Clone repository with benchmarks
git clone [email protected]:gustawdaniel/cuda-benchmark-python.git
cd cuda-benchmark-python
Create conda environment
conda create -n cuda-benchmark python=3.10
conda activate cuda-benchmark
Install pytorch using link: https://pytorch.org/get-started/locally/
First check your cuda version by nvidia-smi
. For example.:
nvidia-smi
In my case it is
CUDA Version: 12.6
You can check by nvcc --version
:
nvcc --version
For example:
Cuda compilation tools, release 12.6, V12.6.77
If you do not have installed these packages check wiki https://wiki.archlinux.org/title/GPGPU#CUDA
yay -S nvidia cuda nvidia-utils
Last one is optional, but beneficial for most users. If you still do not have access to nvcc
add following to ~/.bashrc
or ~/.zshrc
:
export PATH=/opt/cuda/bin:$PATH
and reload terminal.
Unfortunately there is no pytorch for cuda 12.6. So I will use 12.4
conda install pytorch torchvision torchaudio pytorch-cuda=12.4 -c pytorch -c nvidia
Now you can run benchmarks
python main.py
It can be useful to check your cpu or gpu models. You can do it by:
lscpu | grep 'Model name'
Exemplary output:
Model name: 12th Gen Intel(R) Core(TM) i7-12700H
or
Model name: AMD Ryzen 9 7945HX with Radeon Graphics
For gpu:
nvidia-smi --query-gpu=name --format=csv,noheader
Exemplary output:
NVIDIA GeForce RTX 3060 Laptop GPU
or
NVIDIA GeForce RTX 4090 Laptop GPU
there are my results form benchmark:
CUDA is available. Benchmark matrix 10000x10000 multiplied 10 times.
CPU Model: 12th Gen Intel(R) Core(TM) i7-12700H
GPU Model: NVIDIA GeForce RTX 3060 Laptop GPU
CPU Benchmark Duration: 33.20103993 seconds
GPU Benchmark Duration: 2.38760203 seconds
Speedup: 13.9056x faster on GPU
CUDA is available.

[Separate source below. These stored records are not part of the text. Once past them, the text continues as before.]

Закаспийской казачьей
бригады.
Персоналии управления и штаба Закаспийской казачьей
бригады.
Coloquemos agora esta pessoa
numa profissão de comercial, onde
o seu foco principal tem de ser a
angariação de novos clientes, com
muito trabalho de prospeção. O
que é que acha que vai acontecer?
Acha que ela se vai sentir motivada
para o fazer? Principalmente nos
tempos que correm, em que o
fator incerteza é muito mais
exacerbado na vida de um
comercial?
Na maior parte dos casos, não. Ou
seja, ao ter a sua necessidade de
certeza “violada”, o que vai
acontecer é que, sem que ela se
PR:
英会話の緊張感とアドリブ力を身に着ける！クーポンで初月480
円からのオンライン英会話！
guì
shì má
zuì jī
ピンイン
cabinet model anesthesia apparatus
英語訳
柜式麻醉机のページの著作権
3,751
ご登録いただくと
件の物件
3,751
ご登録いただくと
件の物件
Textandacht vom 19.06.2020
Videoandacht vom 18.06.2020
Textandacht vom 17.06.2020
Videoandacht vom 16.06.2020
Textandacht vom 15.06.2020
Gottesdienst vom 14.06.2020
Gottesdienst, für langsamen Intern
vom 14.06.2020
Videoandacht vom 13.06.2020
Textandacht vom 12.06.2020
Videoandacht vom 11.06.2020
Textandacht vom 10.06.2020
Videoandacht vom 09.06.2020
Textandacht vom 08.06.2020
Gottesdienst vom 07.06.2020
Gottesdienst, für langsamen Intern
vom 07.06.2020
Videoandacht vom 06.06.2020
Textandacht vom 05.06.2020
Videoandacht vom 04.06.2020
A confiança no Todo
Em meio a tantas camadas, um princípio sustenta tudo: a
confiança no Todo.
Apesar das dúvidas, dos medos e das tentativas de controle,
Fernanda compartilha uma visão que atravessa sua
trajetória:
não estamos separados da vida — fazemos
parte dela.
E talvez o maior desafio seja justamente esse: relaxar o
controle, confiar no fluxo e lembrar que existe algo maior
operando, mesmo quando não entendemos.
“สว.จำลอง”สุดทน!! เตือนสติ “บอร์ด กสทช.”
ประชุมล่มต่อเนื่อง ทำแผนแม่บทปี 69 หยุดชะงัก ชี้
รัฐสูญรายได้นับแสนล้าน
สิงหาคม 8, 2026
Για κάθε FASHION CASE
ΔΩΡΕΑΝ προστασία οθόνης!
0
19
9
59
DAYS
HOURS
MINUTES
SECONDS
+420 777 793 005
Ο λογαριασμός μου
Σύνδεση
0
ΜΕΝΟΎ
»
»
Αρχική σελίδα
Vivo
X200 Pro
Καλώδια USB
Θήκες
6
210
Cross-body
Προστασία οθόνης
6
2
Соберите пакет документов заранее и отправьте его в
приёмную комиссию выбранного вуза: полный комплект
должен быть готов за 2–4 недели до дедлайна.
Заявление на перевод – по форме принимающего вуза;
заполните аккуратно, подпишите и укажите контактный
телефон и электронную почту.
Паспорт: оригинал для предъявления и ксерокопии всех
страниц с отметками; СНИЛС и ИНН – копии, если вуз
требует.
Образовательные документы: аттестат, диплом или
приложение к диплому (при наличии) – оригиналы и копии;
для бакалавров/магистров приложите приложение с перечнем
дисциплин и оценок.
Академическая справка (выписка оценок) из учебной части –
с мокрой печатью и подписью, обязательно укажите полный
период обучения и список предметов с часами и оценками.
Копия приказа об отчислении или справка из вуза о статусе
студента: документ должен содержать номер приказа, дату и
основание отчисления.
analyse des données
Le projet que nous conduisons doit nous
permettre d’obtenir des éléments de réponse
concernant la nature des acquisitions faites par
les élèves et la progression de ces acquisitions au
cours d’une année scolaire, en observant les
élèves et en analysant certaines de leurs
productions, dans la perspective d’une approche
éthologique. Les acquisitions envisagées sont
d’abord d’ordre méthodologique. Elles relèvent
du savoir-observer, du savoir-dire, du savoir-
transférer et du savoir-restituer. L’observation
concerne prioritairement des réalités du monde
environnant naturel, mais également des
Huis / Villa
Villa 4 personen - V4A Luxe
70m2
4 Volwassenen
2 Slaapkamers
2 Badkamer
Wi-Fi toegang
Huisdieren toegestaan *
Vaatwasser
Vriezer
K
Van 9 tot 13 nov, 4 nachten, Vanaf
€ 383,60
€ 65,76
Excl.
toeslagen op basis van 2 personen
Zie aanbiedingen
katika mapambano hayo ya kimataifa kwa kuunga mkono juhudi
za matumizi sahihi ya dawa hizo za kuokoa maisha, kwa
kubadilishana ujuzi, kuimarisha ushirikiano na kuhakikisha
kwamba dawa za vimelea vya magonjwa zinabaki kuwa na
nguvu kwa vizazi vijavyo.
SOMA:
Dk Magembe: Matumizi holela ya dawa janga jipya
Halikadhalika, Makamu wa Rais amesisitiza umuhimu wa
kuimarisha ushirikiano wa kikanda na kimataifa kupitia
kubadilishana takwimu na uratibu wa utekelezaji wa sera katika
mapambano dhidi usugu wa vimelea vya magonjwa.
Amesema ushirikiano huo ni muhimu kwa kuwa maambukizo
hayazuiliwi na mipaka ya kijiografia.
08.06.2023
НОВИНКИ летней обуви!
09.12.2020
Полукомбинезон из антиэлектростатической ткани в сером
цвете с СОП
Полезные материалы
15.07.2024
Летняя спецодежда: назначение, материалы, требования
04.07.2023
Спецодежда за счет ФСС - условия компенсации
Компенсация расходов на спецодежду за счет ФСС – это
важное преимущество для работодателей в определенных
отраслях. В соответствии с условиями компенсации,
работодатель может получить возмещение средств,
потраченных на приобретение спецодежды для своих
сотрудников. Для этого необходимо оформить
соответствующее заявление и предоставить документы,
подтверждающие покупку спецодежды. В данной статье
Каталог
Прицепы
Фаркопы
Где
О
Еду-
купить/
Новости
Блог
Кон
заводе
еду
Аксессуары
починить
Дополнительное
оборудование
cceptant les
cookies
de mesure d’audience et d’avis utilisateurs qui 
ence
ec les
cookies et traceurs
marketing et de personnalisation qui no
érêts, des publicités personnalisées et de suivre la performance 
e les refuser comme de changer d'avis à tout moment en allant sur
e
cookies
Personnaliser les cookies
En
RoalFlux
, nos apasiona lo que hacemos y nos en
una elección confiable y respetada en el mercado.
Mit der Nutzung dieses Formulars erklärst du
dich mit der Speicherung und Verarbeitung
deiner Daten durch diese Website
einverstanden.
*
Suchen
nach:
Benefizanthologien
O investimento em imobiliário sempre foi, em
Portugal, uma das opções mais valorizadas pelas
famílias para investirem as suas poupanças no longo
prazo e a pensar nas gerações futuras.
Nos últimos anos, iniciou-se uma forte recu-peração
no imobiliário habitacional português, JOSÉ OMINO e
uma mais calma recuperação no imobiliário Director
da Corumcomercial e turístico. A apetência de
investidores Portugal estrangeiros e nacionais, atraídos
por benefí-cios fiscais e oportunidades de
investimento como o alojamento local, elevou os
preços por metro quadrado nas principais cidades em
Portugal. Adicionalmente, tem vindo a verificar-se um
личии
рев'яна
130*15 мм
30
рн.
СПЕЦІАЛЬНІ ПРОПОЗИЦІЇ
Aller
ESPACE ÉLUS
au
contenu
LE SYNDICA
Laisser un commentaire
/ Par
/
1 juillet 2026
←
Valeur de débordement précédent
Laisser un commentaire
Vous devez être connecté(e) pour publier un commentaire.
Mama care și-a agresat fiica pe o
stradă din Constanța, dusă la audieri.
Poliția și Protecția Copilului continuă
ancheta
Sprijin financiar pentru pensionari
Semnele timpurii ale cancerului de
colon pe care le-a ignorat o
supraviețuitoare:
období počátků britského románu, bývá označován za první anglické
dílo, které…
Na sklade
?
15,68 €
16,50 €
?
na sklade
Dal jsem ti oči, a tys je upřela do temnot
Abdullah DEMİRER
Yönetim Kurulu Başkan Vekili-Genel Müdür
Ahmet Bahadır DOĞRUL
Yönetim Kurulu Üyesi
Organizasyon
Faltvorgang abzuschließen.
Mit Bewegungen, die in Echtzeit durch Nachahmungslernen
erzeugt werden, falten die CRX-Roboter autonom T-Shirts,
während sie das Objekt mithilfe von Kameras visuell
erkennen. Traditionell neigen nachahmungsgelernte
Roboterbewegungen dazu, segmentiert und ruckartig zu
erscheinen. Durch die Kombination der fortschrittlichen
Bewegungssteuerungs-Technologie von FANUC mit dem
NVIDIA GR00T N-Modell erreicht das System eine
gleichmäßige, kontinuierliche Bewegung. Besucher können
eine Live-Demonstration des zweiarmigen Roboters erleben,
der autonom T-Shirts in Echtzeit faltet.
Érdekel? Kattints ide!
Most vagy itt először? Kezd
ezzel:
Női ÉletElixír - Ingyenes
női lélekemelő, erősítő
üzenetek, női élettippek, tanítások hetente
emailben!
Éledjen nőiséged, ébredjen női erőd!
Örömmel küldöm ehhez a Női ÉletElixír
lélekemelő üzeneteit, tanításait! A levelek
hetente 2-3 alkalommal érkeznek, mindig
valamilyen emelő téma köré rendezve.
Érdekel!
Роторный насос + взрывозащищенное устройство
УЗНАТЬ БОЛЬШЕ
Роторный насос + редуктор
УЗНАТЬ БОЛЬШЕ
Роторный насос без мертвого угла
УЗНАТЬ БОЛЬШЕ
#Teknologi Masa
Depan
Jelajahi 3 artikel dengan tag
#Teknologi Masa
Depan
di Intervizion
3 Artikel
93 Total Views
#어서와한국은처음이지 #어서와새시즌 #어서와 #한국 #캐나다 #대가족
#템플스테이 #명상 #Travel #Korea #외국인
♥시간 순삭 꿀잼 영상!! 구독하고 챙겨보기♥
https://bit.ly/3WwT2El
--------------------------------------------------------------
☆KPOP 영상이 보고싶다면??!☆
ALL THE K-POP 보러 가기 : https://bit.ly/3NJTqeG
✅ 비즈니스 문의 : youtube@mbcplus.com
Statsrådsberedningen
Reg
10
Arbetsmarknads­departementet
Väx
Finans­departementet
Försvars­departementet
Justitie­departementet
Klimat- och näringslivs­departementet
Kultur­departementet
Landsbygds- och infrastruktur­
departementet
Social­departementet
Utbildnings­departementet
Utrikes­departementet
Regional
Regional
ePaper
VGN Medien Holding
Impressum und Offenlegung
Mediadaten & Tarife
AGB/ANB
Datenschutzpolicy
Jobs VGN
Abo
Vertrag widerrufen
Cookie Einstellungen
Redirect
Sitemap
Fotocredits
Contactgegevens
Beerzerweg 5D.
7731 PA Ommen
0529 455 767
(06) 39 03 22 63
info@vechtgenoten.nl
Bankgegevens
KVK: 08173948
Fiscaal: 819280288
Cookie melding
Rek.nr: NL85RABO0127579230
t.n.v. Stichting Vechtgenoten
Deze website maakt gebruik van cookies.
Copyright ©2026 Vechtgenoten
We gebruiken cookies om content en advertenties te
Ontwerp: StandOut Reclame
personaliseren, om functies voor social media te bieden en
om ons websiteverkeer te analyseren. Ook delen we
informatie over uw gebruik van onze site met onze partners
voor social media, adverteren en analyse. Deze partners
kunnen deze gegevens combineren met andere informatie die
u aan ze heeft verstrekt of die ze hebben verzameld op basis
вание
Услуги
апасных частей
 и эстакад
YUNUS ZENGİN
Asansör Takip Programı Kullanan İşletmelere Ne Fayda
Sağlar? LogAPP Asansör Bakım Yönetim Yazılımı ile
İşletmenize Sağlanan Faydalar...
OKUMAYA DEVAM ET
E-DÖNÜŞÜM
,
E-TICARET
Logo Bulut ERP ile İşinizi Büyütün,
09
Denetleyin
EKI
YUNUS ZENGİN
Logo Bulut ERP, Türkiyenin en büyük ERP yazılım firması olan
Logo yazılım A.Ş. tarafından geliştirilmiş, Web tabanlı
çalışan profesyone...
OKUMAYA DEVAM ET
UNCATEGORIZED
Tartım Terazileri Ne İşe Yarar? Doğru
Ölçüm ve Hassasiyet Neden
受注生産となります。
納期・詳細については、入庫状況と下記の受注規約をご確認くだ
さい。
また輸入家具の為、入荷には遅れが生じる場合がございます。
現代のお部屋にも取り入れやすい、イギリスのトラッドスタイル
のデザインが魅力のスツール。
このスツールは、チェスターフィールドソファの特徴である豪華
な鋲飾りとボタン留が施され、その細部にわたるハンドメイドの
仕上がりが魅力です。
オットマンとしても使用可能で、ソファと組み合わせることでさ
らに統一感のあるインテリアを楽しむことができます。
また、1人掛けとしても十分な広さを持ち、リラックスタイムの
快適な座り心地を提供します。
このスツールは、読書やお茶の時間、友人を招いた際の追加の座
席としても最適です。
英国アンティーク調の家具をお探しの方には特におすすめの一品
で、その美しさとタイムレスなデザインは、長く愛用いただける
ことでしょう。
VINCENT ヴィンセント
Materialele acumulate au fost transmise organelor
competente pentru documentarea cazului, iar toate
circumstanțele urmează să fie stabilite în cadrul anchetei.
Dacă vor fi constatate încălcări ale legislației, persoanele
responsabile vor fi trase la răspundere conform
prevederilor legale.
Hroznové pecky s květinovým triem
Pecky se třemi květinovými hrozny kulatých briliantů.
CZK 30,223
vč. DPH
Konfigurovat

Benchmark matrix 10000x10000 multiplied 10 times.
CPU Model: AMD Ryzen 9 7945HX with Radeon Graphics
GPU Model: NVIDIA GeForce RTX 4090 Laptop GPU
CPU Benchmark Duration: 16.88850302 seconds
GPU Benchmark Duration: 1.13820602 seconds
Speedup: 14.8378x faster on GPU
Recommended tools to monitor results:
btop
nvtop